German nuclear plants need rapid decisions - Merkel

By David Stamp and Brian Rohan

BERLIN (Reuters) - Chancellor Angela Merkel promised Tuesday an early decision on the fate of Germany's nuclear power stations and refused to say whether seven reactors shut after Japan's crisis would ever reopen.

Merkel, whose party faces tough elections this weekend in states where anti-nuclear sentiment is strong, also signalled that safety checks on atomic plants might affect their life spans, which her cabinet agreed to extend only last autumn.

Merkel was speaking after summoning premiers of the five German states that host nuclear power stations for a second time since she suspended her nuclear policy last week.

That policy moratorium is due to last until June, but the fate of the seven closed plants, which all began operating before 1980, is uncertain after they undergo the safety checks.

Merkel refused to be drawn on the plants, Germany's oldest.

"I cannot predict the result of the entire inspection and I do not want to engage in speculation," she said. "I have said the time after the moratorium will be different from the time before the moratorium and cannot give further details today."

However, she made clear that the uncertainty over Germany's entire nuclear industry could not drag on after the checks.

"One cannot order a five-year review.

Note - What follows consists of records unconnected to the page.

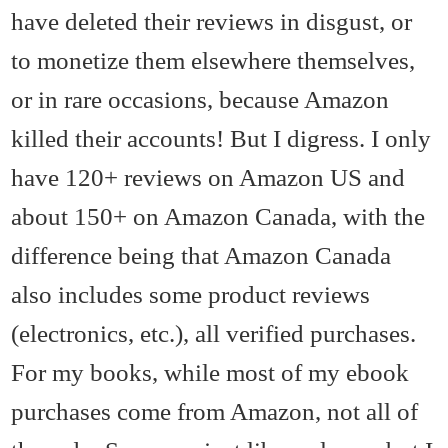
have deleted their reviews in disgust, or
to monetize them elsewhere themselves,
or in rare occasions, because Amazon
killed their accounts! But I digress. I only
have 120+ reviews on Amazon US and
about 150+ on Amazon Canada, with the
difference being that Amazon Canada
also includes some product reviews
(electronics, etc.), all verified purchases.
For my books, while most of my ebook
purchases come from Amazon, not all of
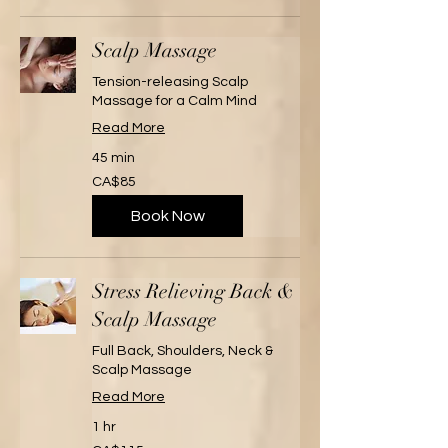
Scalp Massage
Tension-releasing Scalp
Massage for a Calm Mind
Read More
45 min
85
CA$85
Canadian
dollars
Book Now
Stress Relieving Back &
Scalp Massage
Full Back, Shoulders, Neck &
Scalp Massage
Read More
1 hr
115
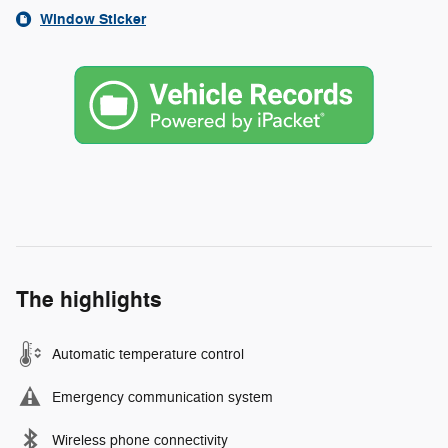
Window Sticker
The highlights
Automatic temperature control
Emergency communication system
Wireless phone connectivity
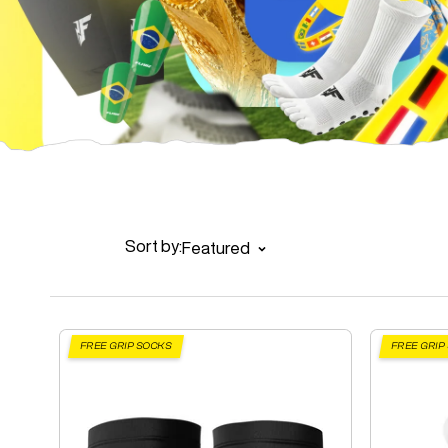
Sort by:
Featured
FREE GRIP SOCKS
FREE GRIP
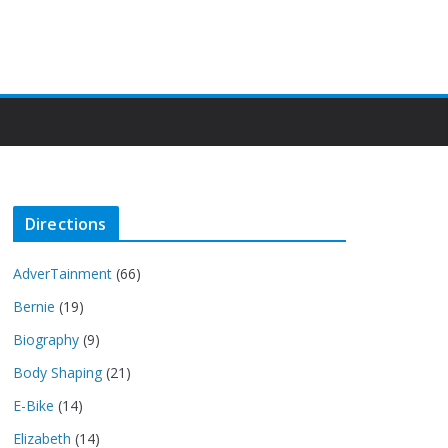
Directions
AdverTainment
(66)
Bernie
(19)
Biography
(9)
Body Shaping
(21)
E-Bike
(14)
Elizabeth
(14)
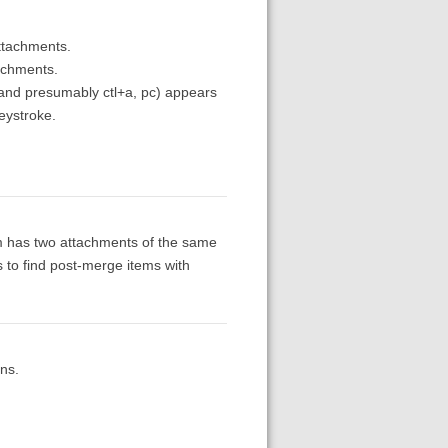
ttachments.
tachments.
 and presumably ctl+a, pc) appears
eystroke.
item has two attachments of the same
is to find post-merge items with
ns.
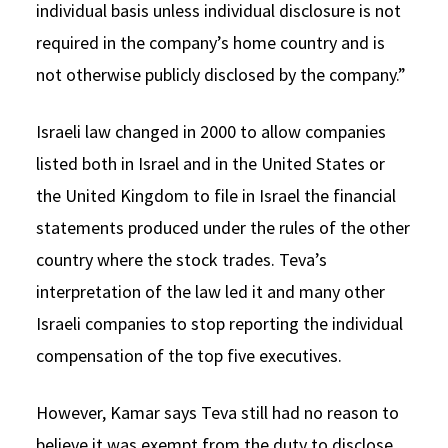
individual basis unless individual disclosure is not
required in the company’s home country and is
not otherwise publicly disclosed by the company.”
Israeli law changed in 2000 to allow companies
listed both in Israel and in the United States or
the United Kingdom to file in Israel the financial
statements produced under the rules of the other
country where the stock trades. Teva’s
interpretation of the law led it and many other
Israeli companies to stop reporting the individual
compensation of the top five executives.
However, Kamar says Teva still had no reason to
believe it was exempt from the duty to disclose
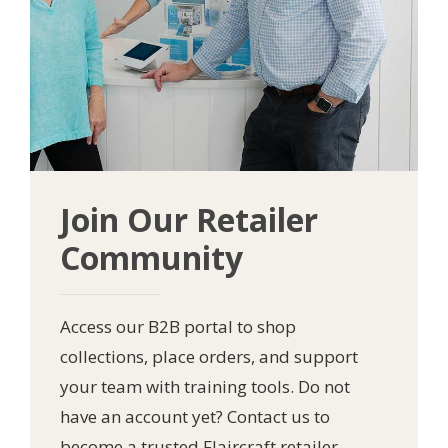
Join Our Retailer
Community
Access our B2B portal to shop
collections, place orders, and support
your team with training tools. Do not
have an account yet? Contact us to
become a trusted Flaircraft retailer.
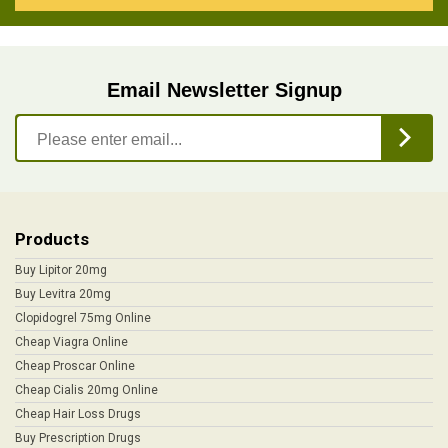
Email Newsletter Signup
Products
Buy Lipitor 20mg
Buy Levitra 20mg
Clopidogrel 75mg Online
Cheap Viagra Online
Cheap Proscar Online
Cheap Cialis 20mg Online
Cheap Hair Loss Drugs
Buy Prescription Drugs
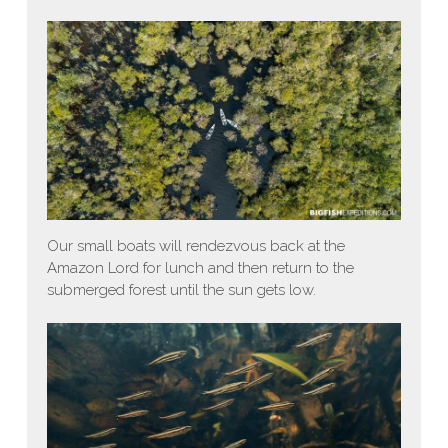
Our small boats will rendezvous back at the
Amazon Lord for lunch and then return to the
submerged forest until the sun gets low.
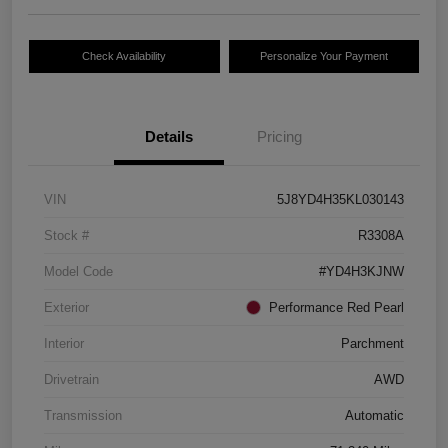
Check Availability
Personalize Your Payment
Details
Pricing
VIN
5J8YD4H35KL030143
Stock #
R3308A
Model Code
#YD4H3KJNW
Exterior
Performance Red Pearl
Interior
Parchment
Drivetrain
AWD
Transmission
Automatic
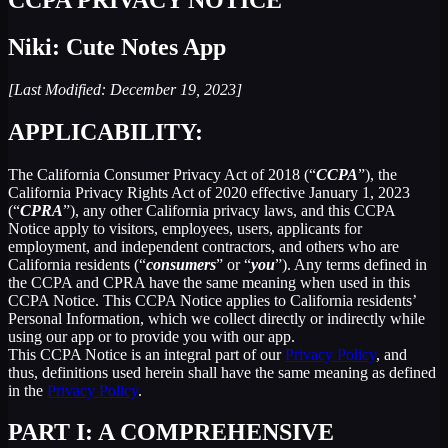
Niki: Cute Notes App
[Last Modified: December 19, 2023]
APPLICABILITY:
The California Consumer Privacy Act of 2018 (“
CCPA
”), the
California Privacy Rights Act of 2020 effective January 1, 2023
(“
CPRA
”), any other California privacy laws, and this CCPA
Notice apply to visitors, employees, users, applicants for
employment, and independent contractors, and others who are
California residents (“
consumers
” or “
you
”). Any terms defined in
the CCPA and CPRA have the same meaning when used in this
CCPA Notice. This CCPA Notice applies to California residents’
Personal Information, which we collect directly or indirectly while
using our app or to provide you with our app.
This CCPA Notice is an integral part of our
Privacy Policy
, and
thus, definitions used herein shall have the same meaning as defined
in the
Privacy Policy
.
PART I: A COMPREHENSIVE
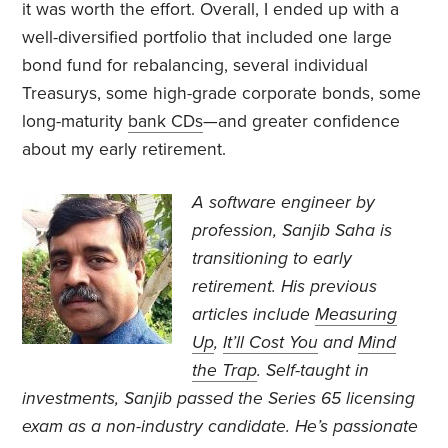
it was worth the effort. Overall, I ended up with a
well-diversified portfolio that included one large
bond fund for rebalancing, several individual
Treasurys, some high-grade corporate bonds, some
long-maturity
bank CDs
—and greater confidence
about my early retirement.
A software engineer by
profession, Sanjib Saha is
transitioning to early
retirement. His previous
articles include
Measuring
Up
,
It’ll Cost You
and
Mind
the Trap
. Self-taught in
investments, Sanjib passed the Series 65 licensing
exam as a non-industry candidate. He’s passionate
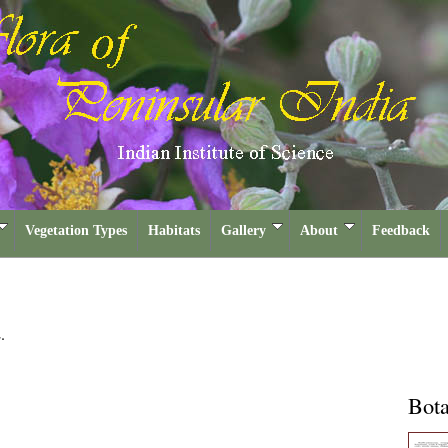
Vegetation Types
Habitats
Gallery
About
Feedback
.
Bota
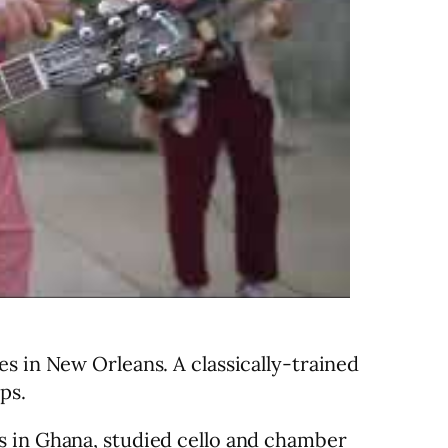
s in New Orleans. A classically-trained
ps.
s in Ghana, studied cello and chamber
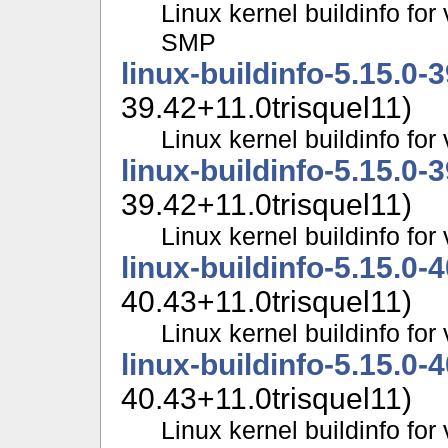
Linux kernel buildinfo for
SMP
linux-buildinfo-5.15.0-
39.42+11.0trisquel11)
Linux kernel buildinfo f
linux-buildinfo-5.15.0-
39.42+11.0trisquel11)
Linux kernel buildinfo f
linux-buildinfo-5.15.0-
40.43+11.0trisquel11)
Linux kernel buildinfo fo
linux-buildinfo-5.15.0-
40.43+11.0trisquel11)
Linux kernel buildinfo f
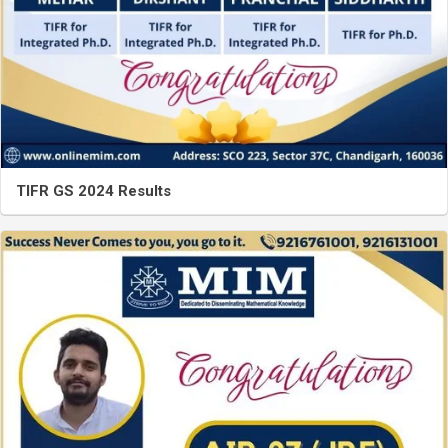
TIFR GS 2024 Results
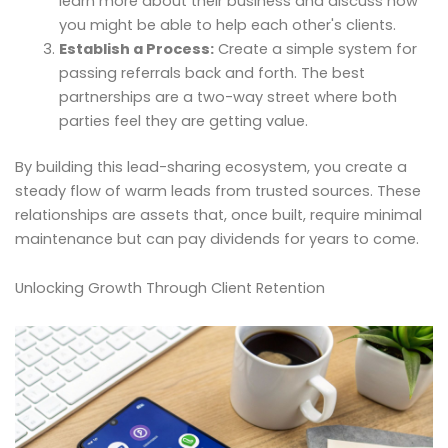
learn more about their business and discuss how
you might be able to help each other's clients.
Establish a Process:
Create a simple system for
passing referrals back and forth. The best
partnerships are a two-way street where both
parties feel they are getting value.
By building this lead-sharing ecosystem, you create a
steady flow of warm leads from trusted sources. These
relationships are assets that, once built, require minimal
maintenance but can pay dividends for years to come.
Unlocking Growth Through Client Retention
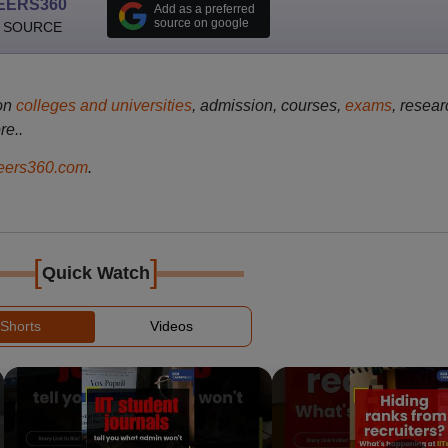
EERS360
Add as a preferred
source on google
 SOURCE
on
colleges and universities
, admission, courses,
exams
, resear
re..
ers360.com
.
[
]
Quick Watch
Shorts
Videos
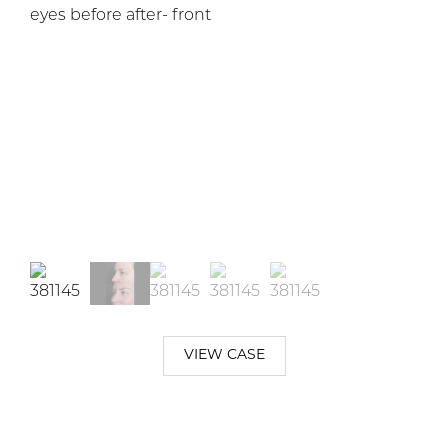
VIEW CASE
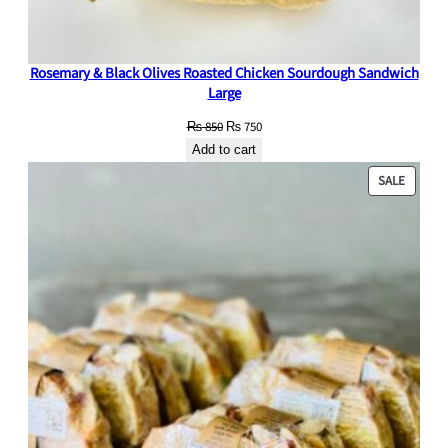
Rosemary & Black Olives Roasted Chicken Sourdough Sandwich
Large
Original
Current
₨
850
₨
750
price
price
Add to cart
was:
is:
PRODU
SALE
₨ 850.
₨ 750.
ON
SALE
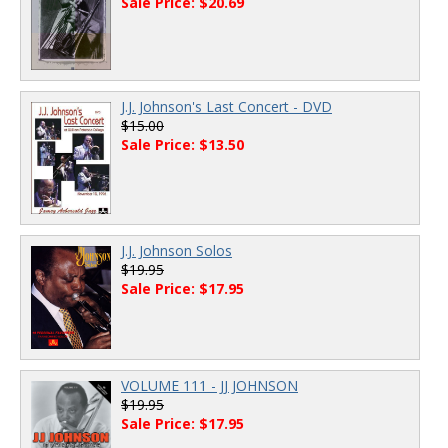
Sale Price: $20.69
J.J. Johnson's Last Concert - DVD
$15.00
Sale Price: $13.50
J.J. Johnson Solos
$19.95
Sale Price: $17.95
VOLUME 111 - JJ JOHNSON
$19.95
Sale Price: $17.95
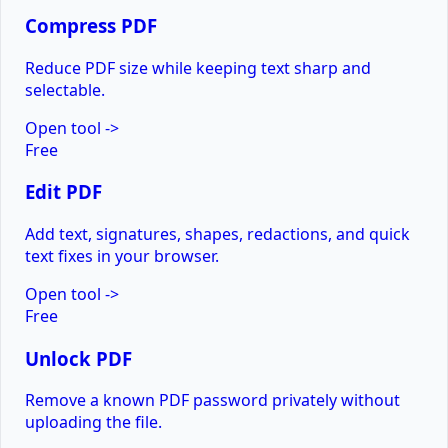
Compress PDF
Reduce PDF size while keeping text sharp and
selectable.
Open tool
->
Free
Edit PDF
Add text, signatures, shapes, redactions, and quick
text fixes in your browser.
Open tool
->
Free
Unlock PDF
Remove a known PDF password privately without
uploading the file.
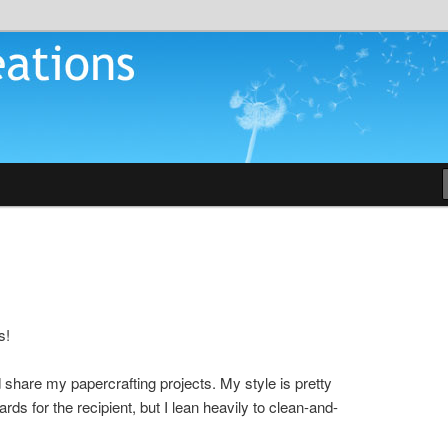
tions
s!
ld share my papercrafting projects. My style is pretty
ards for the recipient, but I lean heavily to clean-and-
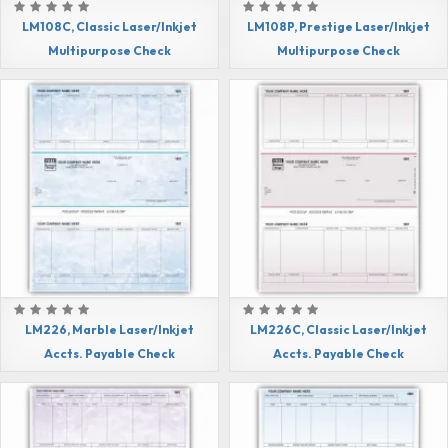
LM108C, Classic Laser/Inkjet
LM108P, Prestige Laser/Inkjet
Multipurpose Check
Multipurpose Check
LM226, Marble Laser/Inkjet
LM226C, Classic Laser/Inkjet
Accts. Payable Check
Accts. Payable Check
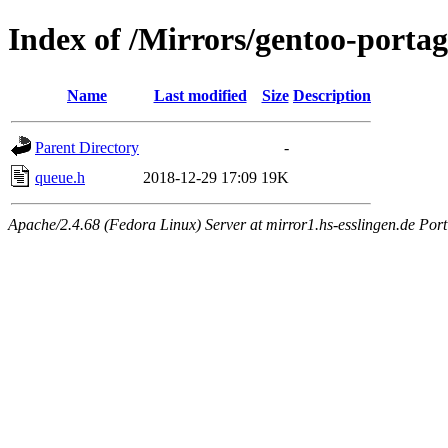
Index of /Mirrors/gentoo-portage
Name
Last modified
Size
Description
Parent Directory
-
queue.h
2018-12-29 17:09
19K
Apache/2.4.68 (Fedora Linux) Server at mirror1.hs-esslingen.de Por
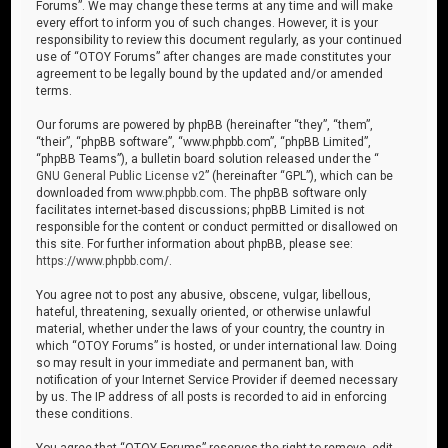
Forums”. We may change these terms at any time and will make
every effort to inform you of such changes. However, it is your
responsibility to review this document regularly, as your continued
use of “OTOY Forums” after changes are made constitutes your
agreement to be legally bound by the updated and/or amended
terms.
Our forums are powered by phpBB (hereinafter “they”, “them”,
“their”, “phpBB software”, “www.phpbb.com”, “phpBB Limited”,
“phpBB Teams”), a bulletin board solution released under the “
GNU General Public License v2
” (hereinafter “GPL”), which can be
downloaded from
www.phpbb.com
. The phpBB software only
facilitates internet-based discussions; phpBB Limited is not
responsible for the content or conduct permitted or disallowed on
this site. For further information about phpBB, please see:
https://www.phpbb.com/
.
You agree not to post any abusive, obscene, vulgar, libellous,
hateful, threatening, sexually oriented, or otherwise unlawful
material, whether under the laws of your country, the country in
which “OTOY Forums” is hosted, or under international law. Doing
so may result in your immediate and permanent ban, with
notification of your Internet Service Provider if deemed necessary
by us. The IP address of all posts is recorded to aid in enforcing
these conditions.
You agree that “OTOY Forums” reserves the right to remove, edit,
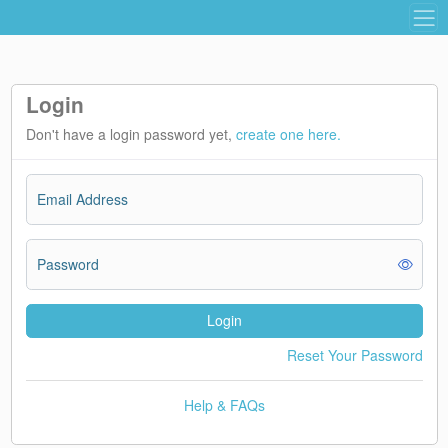
Login
Don't have a login password yet,
create one here.
Email Address
Password
Login
Reset Your Password
Help & FAQs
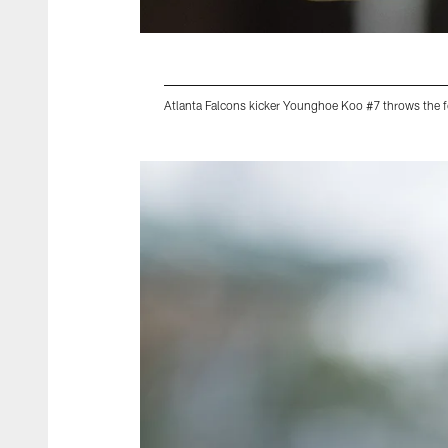
Atlanta Falcons kicker Younghoe Koo #7 throws the f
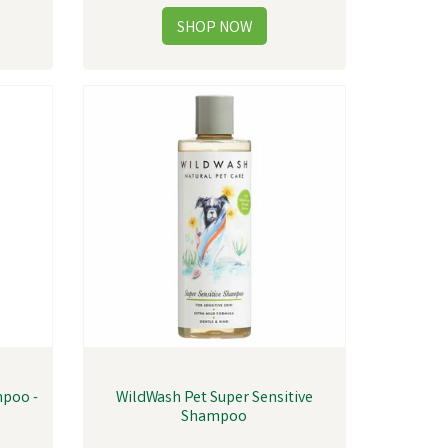
mpoo -
WildWash Pet Super Sensitive
Shampoo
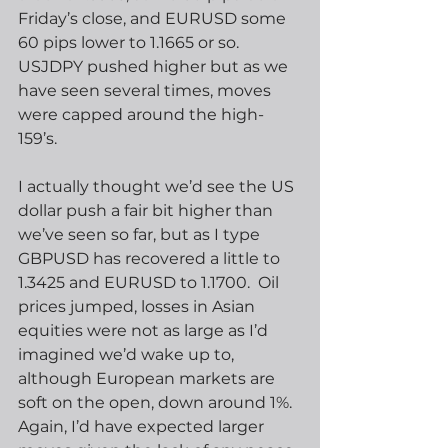
Friday’s close, and EURUSD some 
60 pips lower to 1.1665 or so.  
USJDPY pushed higher but as we 
have seen several times, moves 
were capped around the high-
159’s. 
I actually thought we’d see the US 
dollar push a fair bit higher than 
we’ve seen so far, but as I type 
GBPUSD has recovered a little to 
1.3425 and EURUSD to 1.1700.  Oil 
prices jumped, losses in Asian 
equities were not as large as I’d 
imagined we’d wake up to, 
although European markets are 
soft on the open, down around 1%.  
Again, I’d have expected larger 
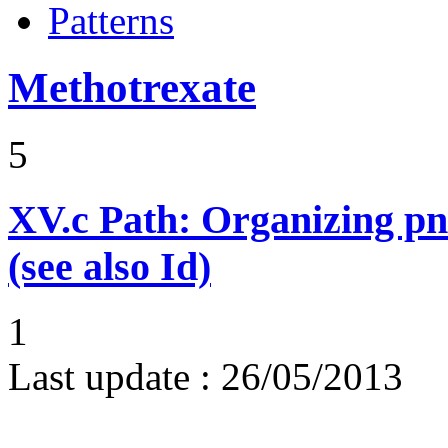
Patterns
Methotrexate
5
XV.c
Path: Organizing p
(see also Id)
1
Last update :
26/05/2013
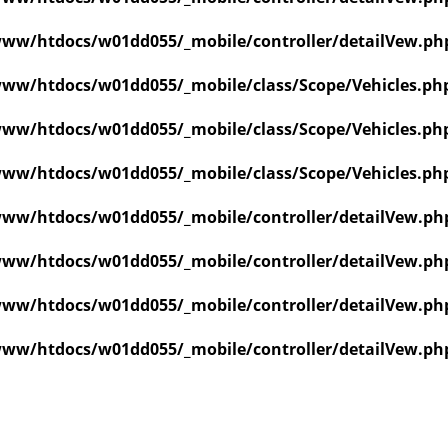
ww/htdocs/w01dd055/_mobile/controller/detailVew.ph
ww/htdocs/w01dd055/_mobile/class/Scope/Vehicles.ph
ww/htdocs/w01dd055/_mobile/class/Scope/Vehicles.ph
ww/htdocs/w01dd055/_mobile/class/Scope/Vehicles.ph
ww/htdocs/w01dd055/_mobile/controller/detailVew.ph
ww/htdocs/w01dd055/_mobile/controller/detailVew.ph
ww/htdocs/w01dd055/_mobile/controller/detailVew.ph
ww/htdocs/w01dd055/_mobile/controller/detailVew.ph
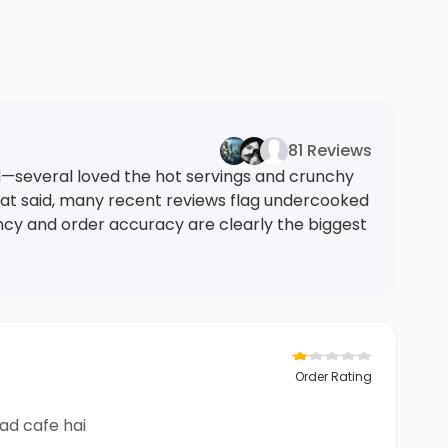
81 Reviews
d—several loved the hot servings and crunchy
That said, many recent reviews flag undercooked
ncy and order accuracy are clearly the biggest
Order Rating
uthate sabse nichad cafe hai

It is expected to be done as soon as possible so that the supervisory authorities will act and draw conclusions," she told a news conference.

SUSPENDED, NOT CANCELLED

Merkel provoked a storm last year when her coalition agreed to prolong the lives of all 17 nuclear plants, which produced almost a quarter of German electricity last year.

That decision was suspended, but not cancelled, under the three-month moratorium imposed in the wake of the crisis in Japan, where engineers have been fighting to avert a meltdown at the Fukushima complex.

However, Merkel indicated that the policy might not be fully restored after June. "I do not rule out that the tests could also have an effect on the life spans." she said.

Merkel faces a major electoral test Sunday in the southwestern state of Baden-Wuerttemberg, where one of the seven closed reactors, Neckarwestheim I, is located.

The day after Japan's earthquake and tsunami, about 50,000 campaigners formed a 45-km (27-mile) human chain in a pre-planned protest between the state capital of Stuttgart and Neckarwestheim to demand its demise.

Merkel's Christian Democrats (CDU) risk losing control of Baden-Wuerttemberg, one of Germany's richest and biggest states.

A poll published by Focus magazine Sunday showed the anti-nuclear Greens have surged since the Fukushima crisis.

Together with the Social Democrats, their natural coalition allies, they were ahead of the CDU and liberal Free Democrats (FDP), its coalition partner in both the state and federal governments.

Merkel, who describes nuclear as a transitional source until green power is developed, called a meeting with premiers of all 16 states for April 15 to discuss moving faster to renewables.

Germany currently gets about 16 percent of its electricity from renewable sources and aims to raise that to at least 35 percent by 2020.

An expert panel on nuclear safety is likely to recommend stricter safety measures next week, its head said.

"The reactor safety commission will present a list of requirements at the end of the month," panel chairman Rudolf Wieland told the Financial Times Deutschland. "I think there will be material changes in Germany to the safety requirements because of Fukushima."

Germany's nuclear plants are run by E.ON, RWE, EnBW and Vattenfall.